BEGIN RECORDS TO USE

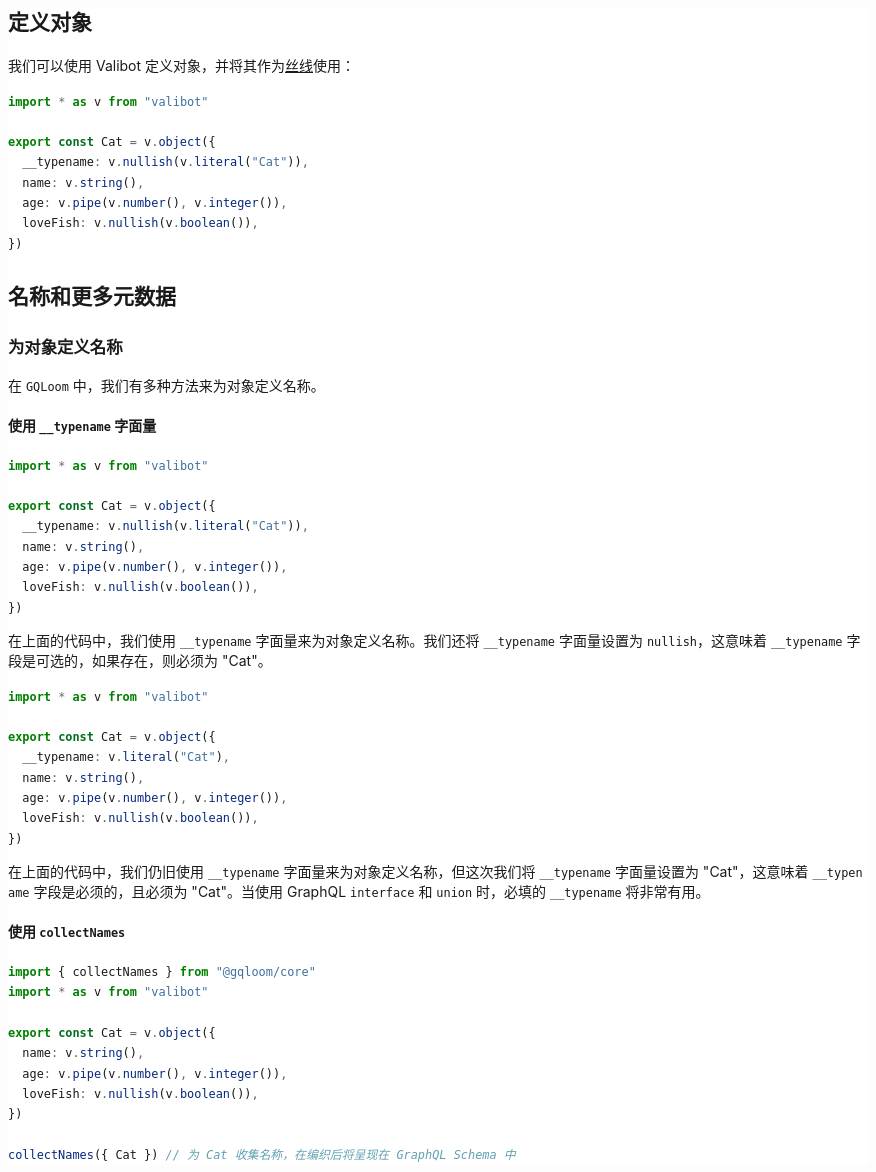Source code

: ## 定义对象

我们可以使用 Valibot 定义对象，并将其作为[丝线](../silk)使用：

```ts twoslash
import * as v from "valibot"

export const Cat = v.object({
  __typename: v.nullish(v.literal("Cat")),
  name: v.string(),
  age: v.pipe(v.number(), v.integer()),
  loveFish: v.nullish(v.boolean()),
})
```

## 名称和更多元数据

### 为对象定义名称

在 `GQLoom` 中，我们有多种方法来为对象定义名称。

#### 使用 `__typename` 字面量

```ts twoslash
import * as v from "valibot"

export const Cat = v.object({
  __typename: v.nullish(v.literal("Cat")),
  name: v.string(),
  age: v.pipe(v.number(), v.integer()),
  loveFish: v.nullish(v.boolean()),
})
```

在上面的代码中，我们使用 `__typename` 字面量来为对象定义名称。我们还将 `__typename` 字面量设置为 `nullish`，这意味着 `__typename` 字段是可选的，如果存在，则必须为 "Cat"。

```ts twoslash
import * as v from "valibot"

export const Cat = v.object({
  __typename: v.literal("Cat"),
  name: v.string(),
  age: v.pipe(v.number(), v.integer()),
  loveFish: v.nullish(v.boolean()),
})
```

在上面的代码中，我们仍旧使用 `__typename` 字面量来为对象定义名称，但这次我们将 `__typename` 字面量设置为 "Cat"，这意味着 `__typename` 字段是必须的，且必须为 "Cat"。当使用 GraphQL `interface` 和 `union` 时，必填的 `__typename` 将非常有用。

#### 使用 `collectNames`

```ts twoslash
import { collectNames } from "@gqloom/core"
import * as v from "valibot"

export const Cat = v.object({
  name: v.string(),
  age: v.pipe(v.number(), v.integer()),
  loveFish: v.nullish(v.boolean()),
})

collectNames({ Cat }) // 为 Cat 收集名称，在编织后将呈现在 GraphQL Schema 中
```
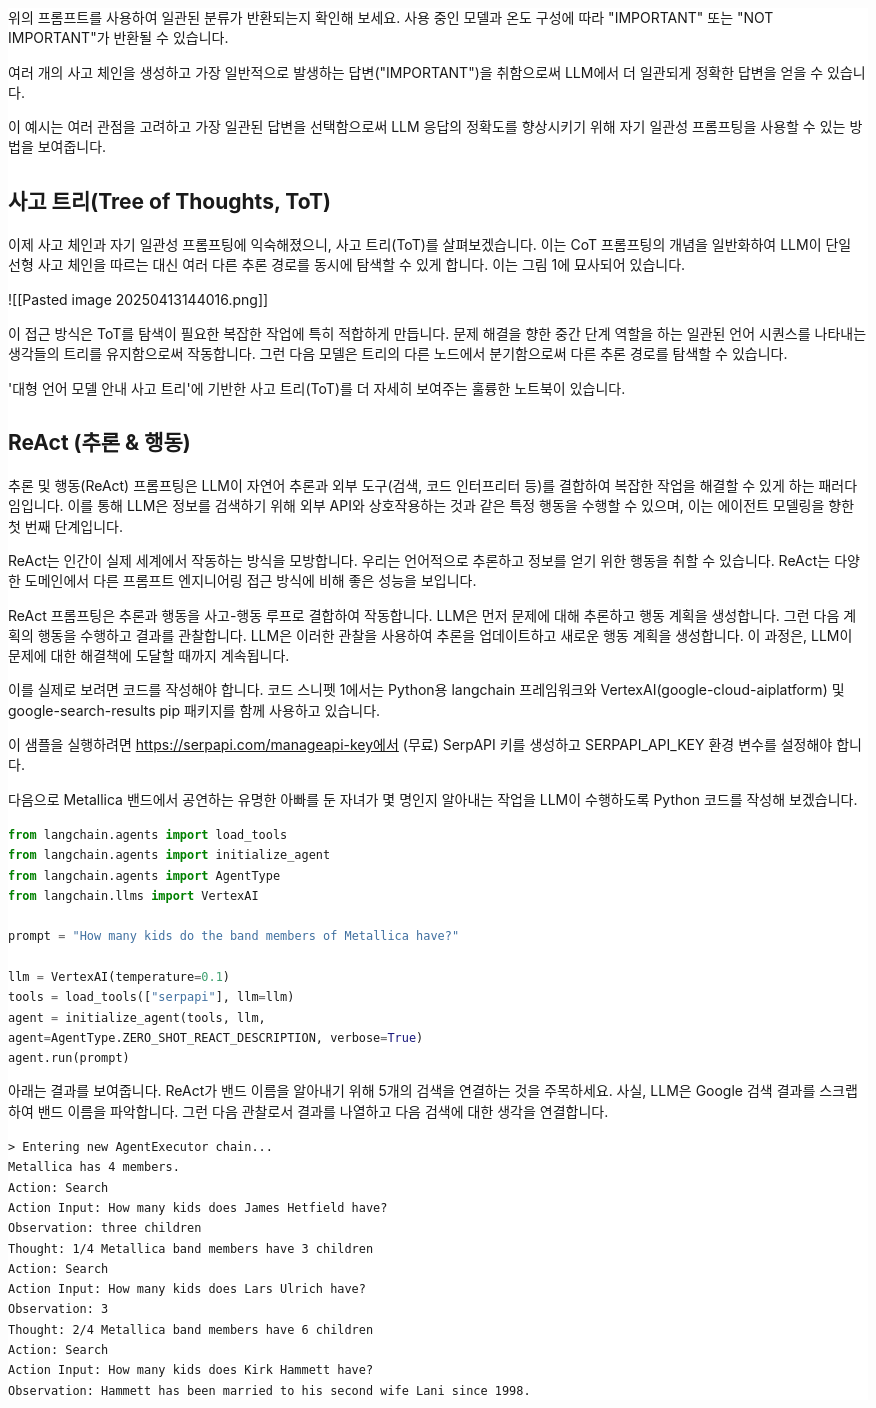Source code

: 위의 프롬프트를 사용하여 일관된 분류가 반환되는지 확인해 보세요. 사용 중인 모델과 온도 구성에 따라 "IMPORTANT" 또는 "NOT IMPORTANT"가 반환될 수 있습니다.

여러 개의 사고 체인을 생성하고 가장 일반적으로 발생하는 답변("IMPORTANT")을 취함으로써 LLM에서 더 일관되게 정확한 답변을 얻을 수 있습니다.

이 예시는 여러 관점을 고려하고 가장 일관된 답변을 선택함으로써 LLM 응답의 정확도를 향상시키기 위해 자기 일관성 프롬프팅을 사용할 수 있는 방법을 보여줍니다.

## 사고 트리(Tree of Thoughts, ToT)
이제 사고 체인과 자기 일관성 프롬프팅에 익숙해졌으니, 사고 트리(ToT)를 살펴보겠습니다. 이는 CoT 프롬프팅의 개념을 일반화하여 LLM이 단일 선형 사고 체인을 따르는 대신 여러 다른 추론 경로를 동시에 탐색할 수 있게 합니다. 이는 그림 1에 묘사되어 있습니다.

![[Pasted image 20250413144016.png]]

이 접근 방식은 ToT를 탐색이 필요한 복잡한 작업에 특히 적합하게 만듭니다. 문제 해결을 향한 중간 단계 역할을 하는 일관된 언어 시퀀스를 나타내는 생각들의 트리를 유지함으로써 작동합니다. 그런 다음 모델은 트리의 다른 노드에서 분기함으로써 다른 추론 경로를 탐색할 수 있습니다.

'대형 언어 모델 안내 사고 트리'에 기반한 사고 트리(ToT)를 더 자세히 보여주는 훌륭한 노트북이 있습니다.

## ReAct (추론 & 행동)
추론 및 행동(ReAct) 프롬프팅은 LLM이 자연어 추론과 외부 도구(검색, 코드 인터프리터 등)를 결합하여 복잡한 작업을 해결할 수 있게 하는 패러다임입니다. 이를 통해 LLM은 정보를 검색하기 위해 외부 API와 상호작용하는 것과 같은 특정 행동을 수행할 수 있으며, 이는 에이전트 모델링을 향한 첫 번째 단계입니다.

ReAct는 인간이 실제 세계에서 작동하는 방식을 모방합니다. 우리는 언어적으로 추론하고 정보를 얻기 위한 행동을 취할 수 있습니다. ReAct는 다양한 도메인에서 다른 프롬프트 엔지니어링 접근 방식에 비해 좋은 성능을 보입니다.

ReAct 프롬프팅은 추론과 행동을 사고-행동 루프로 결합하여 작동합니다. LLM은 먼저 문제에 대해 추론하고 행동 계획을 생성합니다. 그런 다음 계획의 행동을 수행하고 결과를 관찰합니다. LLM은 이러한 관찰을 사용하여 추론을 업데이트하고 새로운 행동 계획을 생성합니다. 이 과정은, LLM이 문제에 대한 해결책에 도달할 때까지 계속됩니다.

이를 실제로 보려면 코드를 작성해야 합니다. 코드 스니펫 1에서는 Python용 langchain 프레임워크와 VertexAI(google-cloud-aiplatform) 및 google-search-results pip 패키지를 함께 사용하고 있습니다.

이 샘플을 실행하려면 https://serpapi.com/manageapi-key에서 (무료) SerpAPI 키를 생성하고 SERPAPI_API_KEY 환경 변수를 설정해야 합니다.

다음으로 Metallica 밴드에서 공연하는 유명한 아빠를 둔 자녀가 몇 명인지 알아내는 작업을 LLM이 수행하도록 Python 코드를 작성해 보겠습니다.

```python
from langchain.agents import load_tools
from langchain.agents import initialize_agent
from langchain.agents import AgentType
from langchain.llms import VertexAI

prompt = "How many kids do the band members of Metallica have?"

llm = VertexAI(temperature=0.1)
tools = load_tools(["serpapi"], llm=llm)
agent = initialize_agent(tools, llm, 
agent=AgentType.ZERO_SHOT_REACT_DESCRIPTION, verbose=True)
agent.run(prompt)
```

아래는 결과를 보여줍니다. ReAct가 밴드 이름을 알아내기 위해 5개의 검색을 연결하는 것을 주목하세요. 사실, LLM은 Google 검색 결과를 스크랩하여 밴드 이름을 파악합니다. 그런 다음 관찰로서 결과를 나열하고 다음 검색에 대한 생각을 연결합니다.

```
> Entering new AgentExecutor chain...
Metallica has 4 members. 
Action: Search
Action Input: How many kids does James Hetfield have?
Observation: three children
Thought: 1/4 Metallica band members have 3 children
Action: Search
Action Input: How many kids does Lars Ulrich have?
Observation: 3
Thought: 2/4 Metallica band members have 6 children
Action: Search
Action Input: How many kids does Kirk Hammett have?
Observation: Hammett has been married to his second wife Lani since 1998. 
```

END RECORDS TO USE

Filter the records above for the string "定义对象" and copy each matching line.

- TASK RESULT -
: ## 定义对象
我们可以使用 Valibot 定义对象，并将其作为[丝线](../silk)使用：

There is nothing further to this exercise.